The first rebuilding, to a width of 3.2m, included a broad foundation behind the Branch Wall that probably supported a flight of steps leading up to the wall-top. From antiquarian accounts, we know that the Branch Wall ran out into the river, ending in a structure built with large stone blocks. An arched mole would have been necessary to withstand the strong tidal forces of the river, and examples are known to have been built on the coast of Italy to accommodate temples, columns, and arches. At Wallsend, the beginning of the Wall for most travellers to the frontier area by sea, the end of the Branch Wall would have been a fitting site for a monument to Hadrian’s great building project. Have our excavations found the point at which access was gained to an elevated walkway leading to the monument?

A much larger excavation was undertaken at Buddle Street, west of the fort, fully published in a major monograph in 2018. The Wall was constructed of long, roughly rectangular stones which, mixed with some rubble, formed its core as well as its faces. They were laid without mortar, apparently to avoid the effort of transporting lime from a distant source, and exceptionally deep foundations were provided where the Wall crossed a small valley. At this point, its fabric incorporated a distribution system for the aqueduct that ran down the valley and served the baths and other buildings outside the fort.
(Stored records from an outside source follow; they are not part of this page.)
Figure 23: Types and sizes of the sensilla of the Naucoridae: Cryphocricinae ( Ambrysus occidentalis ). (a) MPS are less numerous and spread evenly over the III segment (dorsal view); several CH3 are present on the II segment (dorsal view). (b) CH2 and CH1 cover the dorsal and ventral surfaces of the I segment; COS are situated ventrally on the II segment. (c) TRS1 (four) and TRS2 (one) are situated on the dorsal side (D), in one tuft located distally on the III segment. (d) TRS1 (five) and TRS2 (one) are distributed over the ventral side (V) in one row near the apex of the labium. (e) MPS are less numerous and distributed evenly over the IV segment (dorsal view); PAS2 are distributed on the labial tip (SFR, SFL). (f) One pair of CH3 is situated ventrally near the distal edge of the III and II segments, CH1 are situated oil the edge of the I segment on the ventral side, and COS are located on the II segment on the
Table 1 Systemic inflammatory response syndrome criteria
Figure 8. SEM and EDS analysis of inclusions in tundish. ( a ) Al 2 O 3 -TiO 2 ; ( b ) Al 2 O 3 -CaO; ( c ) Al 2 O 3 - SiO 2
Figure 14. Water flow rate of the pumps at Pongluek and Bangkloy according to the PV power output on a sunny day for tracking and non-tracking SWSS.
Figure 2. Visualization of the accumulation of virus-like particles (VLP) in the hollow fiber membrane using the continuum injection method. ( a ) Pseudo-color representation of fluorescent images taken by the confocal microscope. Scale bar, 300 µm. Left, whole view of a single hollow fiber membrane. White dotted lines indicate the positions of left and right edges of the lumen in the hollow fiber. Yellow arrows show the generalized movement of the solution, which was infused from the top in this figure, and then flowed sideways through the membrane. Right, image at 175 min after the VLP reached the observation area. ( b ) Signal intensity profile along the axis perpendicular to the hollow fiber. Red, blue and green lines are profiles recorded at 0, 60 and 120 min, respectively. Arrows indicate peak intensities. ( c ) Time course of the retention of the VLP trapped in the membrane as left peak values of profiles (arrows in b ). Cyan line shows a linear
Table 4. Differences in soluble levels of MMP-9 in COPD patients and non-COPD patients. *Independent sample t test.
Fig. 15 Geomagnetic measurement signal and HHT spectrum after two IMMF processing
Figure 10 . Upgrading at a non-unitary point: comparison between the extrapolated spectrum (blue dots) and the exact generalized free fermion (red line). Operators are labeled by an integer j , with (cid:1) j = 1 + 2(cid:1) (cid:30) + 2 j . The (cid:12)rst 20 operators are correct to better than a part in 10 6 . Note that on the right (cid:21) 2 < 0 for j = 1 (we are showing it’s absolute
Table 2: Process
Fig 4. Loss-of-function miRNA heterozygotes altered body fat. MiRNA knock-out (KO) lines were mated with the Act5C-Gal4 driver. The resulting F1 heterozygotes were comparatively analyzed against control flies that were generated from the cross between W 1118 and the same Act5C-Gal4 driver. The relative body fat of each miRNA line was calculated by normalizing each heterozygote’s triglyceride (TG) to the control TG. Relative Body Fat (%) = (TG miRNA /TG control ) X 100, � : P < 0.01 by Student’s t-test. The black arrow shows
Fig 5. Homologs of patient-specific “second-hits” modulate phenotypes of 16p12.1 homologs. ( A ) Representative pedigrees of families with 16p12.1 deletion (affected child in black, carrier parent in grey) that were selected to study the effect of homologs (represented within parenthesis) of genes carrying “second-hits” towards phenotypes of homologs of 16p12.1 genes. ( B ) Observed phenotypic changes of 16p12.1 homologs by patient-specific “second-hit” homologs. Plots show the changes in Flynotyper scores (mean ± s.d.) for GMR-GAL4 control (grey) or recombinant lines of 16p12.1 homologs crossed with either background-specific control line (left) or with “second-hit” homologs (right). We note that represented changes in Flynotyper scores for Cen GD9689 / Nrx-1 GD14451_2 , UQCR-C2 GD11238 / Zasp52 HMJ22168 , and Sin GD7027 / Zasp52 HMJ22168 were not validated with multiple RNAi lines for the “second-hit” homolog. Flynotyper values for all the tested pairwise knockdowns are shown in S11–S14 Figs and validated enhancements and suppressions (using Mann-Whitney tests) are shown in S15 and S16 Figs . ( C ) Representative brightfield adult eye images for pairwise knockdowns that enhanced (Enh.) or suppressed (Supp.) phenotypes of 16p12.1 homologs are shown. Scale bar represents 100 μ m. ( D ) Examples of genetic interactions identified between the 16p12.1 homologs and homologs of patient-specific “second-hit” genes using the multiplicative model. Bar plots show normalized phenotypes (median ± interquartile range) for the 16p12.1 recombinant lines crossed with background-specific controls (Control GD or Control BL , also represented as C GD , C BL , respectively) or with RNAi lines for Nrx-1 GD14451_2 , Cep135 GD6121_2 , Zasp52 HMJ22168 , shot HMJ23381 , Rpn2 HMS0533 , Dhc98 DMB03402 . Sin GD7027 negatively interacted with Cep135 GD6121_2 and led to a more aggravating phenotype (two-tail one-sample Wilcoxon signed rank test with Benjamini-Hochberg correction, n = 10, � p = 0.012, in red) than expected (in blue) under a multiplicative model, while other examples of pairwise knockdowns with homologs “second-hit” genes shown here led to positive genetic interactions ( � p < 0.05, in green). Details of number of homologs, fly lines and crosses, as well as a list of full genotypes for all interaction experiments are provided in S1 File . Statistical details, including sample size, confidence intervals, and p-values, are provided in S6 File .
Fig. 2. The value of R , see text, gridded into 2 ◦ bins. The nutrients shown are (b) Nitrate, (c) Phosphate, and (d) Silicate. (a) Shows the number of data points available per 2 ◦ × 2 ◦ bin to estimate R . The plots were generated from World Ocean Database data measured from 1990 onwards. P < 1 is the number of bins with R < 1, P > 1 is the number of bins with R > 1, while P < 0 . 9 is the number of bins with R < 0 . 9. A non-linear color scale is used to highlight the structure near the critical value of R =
Flood waters in the valley probably led to the collapse of a section of the Wall more than 50m in length, and most likely also caused the landslip at the baths. The rebuilding that followed in the early 3rd century included defences around the civilian settlement which ran up to the back of the Wall. Two further collapses were followed by more rebuildings, the second reusing stone blocks and architectural fragments from the main west gate of the fort. There seems to have been another rebuilding in the earlier 4th century, but the Wall then stood intact until at least the end of the Roman period.
It was here that the obstacles on the berm, now known to be a widespread feature of both Hadrian’s Wall and the Antonine Wall, were first seen. Further work in this area has allowed a new reconstruction of the original appearance of the Wall, obstacles, and ditch. While work at Wallsend has much to tell us about the people who lived on the Roman frontier, it is also revealing invaluable information about the make-up and maintenance of the Wall itself.
Source
Paul Bidwell retired as Head of Archaeology for Tyne & Wear Archives & Museums in 2013 but is still working on the publication of excavations on Hadrian’s Wall and in south-west England. Nick Hodgson works for Tyne & Wear Archives & Museums and has recently published Hadrian’s Wall: Archaeology and History at the Limit of Rome’s Empire (2017).